Helping Your Horse Shed

There are several safe, easy ways to help your horse lose its overgrown winter coat, including…

  • Adjust Light Periods
    The daily photoperiod – the amount of daylight each day – is a biological trigger that signals the shedding cycle to your horse. If you increase the amount of daylight with extra lighting, you can trick your horse to begin shedding sooner, ensuring that the bulk of the winter coat is already shed before seasonal conditions become uncomfortable.

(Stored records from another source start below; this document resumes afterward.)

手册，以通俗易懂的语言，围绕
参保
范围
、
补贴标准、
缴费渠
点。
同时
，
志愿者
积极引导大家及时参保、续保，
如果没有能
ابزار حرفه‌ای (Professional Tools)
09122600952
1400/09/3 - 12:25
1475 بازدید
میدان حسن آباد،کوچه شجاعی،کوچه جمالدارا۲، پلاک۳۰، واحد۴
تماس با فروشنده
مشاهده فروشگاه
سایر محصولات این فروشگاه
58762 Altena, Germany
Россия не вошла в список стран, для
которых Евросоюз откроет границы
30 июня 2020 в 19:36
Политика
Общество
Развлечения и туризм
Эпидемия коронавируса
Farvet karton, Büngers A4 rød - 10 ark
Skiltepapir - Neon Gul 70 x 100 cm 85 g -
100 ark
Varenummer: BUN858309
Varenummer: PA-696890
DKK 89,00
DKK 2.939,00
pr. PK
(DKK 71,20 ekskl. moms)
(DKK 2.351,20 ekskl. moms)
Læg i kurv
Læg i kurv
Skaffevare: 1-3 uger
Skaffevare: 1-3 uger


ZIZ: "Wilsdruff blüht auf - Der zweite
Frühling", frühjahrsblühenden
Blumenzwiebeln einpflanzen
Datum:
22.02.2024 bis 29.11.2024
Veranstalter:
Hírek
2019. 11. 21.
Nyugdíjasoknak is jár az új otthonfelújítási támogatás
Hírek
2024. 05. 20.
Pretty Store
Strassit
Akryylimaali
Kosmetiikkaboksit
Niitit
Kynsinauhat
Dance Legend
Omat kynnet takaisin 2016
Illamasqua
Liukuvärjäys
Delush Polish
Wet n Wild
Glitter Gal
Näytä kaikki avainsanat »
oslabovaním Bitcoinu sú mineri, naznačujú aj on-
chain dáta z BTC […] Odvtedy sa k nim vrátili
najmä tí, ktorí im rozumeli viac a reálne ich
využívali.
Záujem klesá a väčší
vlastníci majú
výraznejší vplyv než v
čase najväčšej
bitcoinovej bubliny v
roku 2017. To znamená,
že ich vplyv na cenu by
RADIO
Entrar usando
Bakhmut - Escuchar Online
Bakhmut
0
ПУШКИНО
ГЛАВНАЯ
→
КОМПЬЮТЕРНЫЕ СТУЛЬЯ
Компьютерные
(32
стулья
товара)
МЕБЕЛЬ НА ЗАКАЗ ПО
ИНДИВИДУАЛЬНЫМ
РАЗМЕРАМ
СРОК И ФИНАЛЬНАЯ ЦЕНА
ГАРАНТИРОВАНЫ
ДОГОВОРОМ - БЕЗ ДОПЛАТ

  • Blanketing in Late Winter
    Blanketing your horse in late winter will help improve circulation to the skin, which will in turn help speed up the shedding process by encouraging the hair to loosen more quickly. Once you begin using a blanket, however, you will need to continue blanketing to be sure the effect is not reversed if the temperatures dip and the skin cools off.

  • Groom With the Proper Shedding Tools
    Grooming does more than just make your horse look nice, it can help accelerate shedding a winter coat. Spend extra time and elbow grease with a currycomb to loosen winter hair, and consider using shedding blades or other specialized tools to remove dense hair. Be gentle, however, especially on horses with sensitive skin or when there may be hidden sores or other concerns beneath that winter coat.

  • Consider Seasonal Clipping
    If you want to let your horse shed out its coat naturally but don't enjoy the shaggy look, some judicious trimming can help. A partial trim around bridal paths or areas where straps lay on your horse can minimize sweating and keep the animal more comfortable, or an allover trim can also be used. Be sure to trim gently around the eyes, ears, fetlocks or other areas where longer hair may be a problem in spring.

  • Provide Good Diet and Exercise
    The healthier your horse's skin and coat is, the easier shedding a winter coat will be. Provide a nutritionally balanced diet, plenty of water and adequate exercise to your horse, and its overall circulation will improve and the shedding will go more quickly. If your horse is having trouble shedding or sheds in clumps that create bald patches, consider consulting a veterinarian to check for any health issues that may be impacting the coat.

Winter May Not Be Over

Even though your horse is shedding and you are helping the process along, winter may not be quite over and your horse may still need the protection of a heavier winter coat in case of a late spring freeze, storm or general cold snap. Keep a thick blanket handy to use if necessary, and be sure your horse has protection from the weather such as an open shed or windbreak in the corral or pasture. Also be prepared to bring your horse back into the stable if needed in especially turbulent spring weather.

Shedding is a natural, seasonal process for your horse to renew its coat, and while it may seem like a messy process, there are easy ways you can improve shedding and keep your horse more comfortable from one season to the next.